US Condemns Beirut Hotel Bombings as John Kerry Meets Ex-Premier

US Condemns Beirut Hotel Bombings as John Kerry Meets Ex-Premier
A policeman secures the area as firefighters put out a fire at Duroy hotel following a bomb attack in Raouche, in western Beirut on June 25, 2014
Paris: The United States on Thursday condemned a suicide bombing at a Beirut hotel and voiced hopes that it did not signal a return to spiralling violence in Lebanon.

A man blew himself up at Beirut's Duroy Hotel on Wednesday as security forces stormed his room, killing himself and wounding 10 other people, a senior Lebanese official said.

A Saudi accomplice of the suicide bomber was wounded in the blast at the four-star establishment mainly frequented by Gulf Arab tourists, and has been detained.

The issue was raised in talks in Paris between US Secretary of State John Kerry and former Lebanese prime minister Saad Hariri.
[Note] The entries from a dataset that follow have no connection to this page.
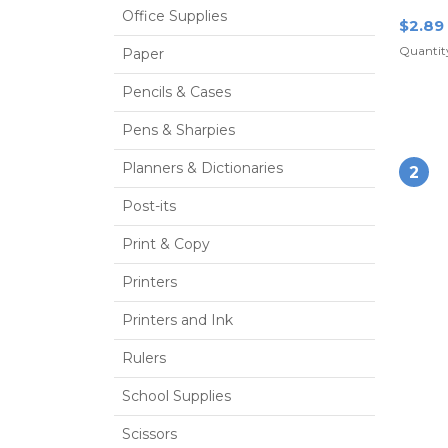
Office Supplies
$2.89
Quantity
Paper
Pencils & Cases
Pens & Sharpies
Planners & Dictionaries
2
Post-its
Print & Copy
Printers
Printers and Ink
Rulers
School Supplies
Scissors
"It's all very sensitive that this not be symptomatic," a senior State Department official said after the talks, adding "we don't want to go back to that."

It was the third suicide bombing this week in Lebanon, which has been rocked by years of unrest in the past amid the political turmoil lingering after the 15-year civil war ended in 1990.

"We strongly condemned the bombing and are hoping that the perpetrators are brought to justice," the US official said.

There was obviously "concern for spillover from Syria and Iraq."

"That's yet another reason why we have been in a very material way supportive of assisting the Lebanese armed forces and internal security forces."

Kerry and Hariri, who has lived outside Lebanon since 2011 for security reasons, had also discussed the need to quickly form a government in Lebanon.

The country has been without a president since May 25, when Michel Sleiman's mandate expired, because the two rival blocs that dominate politics have been unable to agree on a successor.

Lebanon, which was dominated by Syria for nearly 30 years until 2005, is sharply divided into pro- and anti-Damascus camps.

Shiite-led Hezbollah and its allies back Syrian President Bashar al-Assad, and Hariri's Sunni-led March 14 coalition supports the revolt battling to oust him.